Before Ackerman's formulas, however, the determination of the amount and type of exchange transfusion required lab tests which took hours, sometimes days, to complete.
Now, with Ackerman's work in the form of a computer program or a series of simple calculations that can be done with a pocket calculator a physician can determine in minutes exactly what is needed. Ackerman's formulas were checked against lab studies in ten cases at Columbia Presbyterian and were found to yield results within two percent of those obtained from the lab tests.

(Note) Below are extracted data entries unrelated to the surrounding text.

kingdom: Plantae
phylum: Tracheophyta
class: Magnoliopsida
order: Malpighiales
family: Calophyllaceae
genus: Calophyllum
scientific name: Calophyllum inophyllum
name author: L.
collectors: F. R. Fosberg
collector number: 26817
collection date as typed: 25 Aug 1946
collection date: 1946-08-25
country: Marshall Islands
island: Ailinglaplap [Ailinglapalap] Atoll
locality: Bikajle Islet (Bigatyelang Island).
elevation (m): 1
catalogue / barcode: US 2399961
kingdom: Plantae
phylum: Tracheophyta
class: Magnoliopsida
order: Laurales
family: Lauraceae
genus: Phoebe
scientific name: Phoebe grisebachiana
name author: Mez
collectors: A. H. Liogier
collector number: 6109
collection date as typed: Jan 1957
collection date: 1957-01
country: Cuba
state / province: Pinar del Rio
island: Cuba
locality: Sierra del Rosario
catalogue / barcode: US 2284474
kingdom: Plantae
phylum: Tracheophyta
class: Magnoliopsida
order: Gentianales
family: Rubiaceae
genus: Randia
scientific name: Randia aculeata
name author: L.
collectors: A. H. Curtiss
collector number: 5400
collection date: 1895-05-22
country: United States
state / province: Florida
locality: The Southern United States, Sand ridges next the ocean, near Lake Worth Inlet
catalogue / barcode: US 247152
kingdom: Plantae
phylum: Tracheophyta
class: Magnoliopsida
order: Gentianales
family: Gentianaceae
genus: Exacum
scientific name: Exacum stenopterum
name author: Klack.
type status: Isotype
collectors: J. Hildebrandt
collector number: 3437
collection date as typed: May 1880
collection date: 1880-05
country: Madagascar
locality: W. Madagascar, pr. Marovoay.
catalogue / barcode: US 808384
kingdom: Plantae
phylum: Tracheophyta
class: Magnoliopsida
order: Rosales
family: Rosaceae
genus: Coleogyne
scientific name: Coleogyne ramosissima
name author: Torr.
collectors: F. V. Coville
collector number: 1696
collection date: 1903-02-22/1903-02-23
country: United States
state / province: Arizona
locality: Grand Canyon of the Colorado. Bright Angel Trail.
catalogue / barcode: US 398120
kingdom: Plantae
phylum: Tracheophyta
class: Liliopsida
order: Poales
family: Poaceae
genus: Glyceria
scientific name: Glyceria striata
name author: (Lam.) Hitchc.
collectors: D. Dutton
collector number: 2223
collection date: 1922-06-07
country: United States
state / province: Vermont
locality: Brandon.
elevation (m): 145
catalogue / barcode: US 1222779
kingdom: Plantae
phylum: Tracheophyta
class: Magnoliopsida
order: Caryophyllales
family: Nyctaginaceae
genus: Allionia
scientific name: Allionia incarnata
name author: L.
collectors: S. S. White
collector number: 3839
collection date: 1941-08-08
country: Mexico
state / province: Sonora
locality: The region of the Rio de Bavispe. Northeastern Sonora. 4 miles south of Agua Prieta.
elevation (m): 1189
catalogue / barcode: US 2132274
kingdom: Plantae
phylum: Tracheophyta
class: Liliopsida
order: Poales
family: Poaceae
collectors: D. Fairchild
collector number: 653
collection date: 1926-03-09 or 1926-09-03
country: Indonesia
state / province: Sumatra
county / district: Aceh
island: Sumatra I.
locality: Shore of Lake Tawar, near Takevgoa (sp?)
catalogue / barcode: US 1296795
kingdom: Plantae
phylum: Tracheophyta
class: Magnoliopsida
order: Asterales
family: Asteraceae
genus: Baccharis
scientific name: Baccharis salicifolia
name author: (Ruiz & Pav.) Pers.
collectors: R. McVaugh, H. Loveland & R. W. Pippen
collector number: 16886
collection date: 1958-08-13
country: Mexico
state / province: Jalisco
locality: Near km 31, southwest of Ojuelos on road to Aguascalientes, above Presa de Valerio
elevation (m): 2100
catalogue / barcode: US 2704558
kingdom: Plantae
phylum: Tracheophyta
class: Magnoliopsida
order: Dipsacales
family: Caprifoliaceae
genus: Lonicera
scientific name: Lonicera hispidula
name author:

All of this was heady stuff for Ackerman, who had been thrilled just to find a job last summer that promised him some exposure to his combined interests in medicine and computing. Up until that point, his computer experience was limited to introductory computer science courses at Dartmouth and some word processing skills on his Apple lie personal computer he keeps in his dorm room in Butterfield Hall.
But three weeks into the summer job, Piomelli asked Ackerman to try to come up with a computer simulation of exchange transfusions. Ackerman agreed to the challenge, having already researched sickle cell anemia in high school and in a freshman biology class at Dartmouth. Two weeks later, Ackerman came back with a program written in BASIC which could turn out the desired answers on blood transfusions when provided with pertinent statistics. "That's fine, but what do physicians do if they don't have computers at their disposal or don't want to deal with computers?" Ackerman recalls the response from Dr. Piomelli. "Can you develop formulas they can use that will be as accurate as the computer results?"
Ackerman went back to the drawing board and by mid-August had found his answer in integral calculus. He returned to Columbia Presbyterian during breaks from his winter and spring terms at Dartmouth to put the finishing touches'on the program and formulas and to write a report about his work. And come this fall, he will begin studies at Stony Brook Medical School in New York.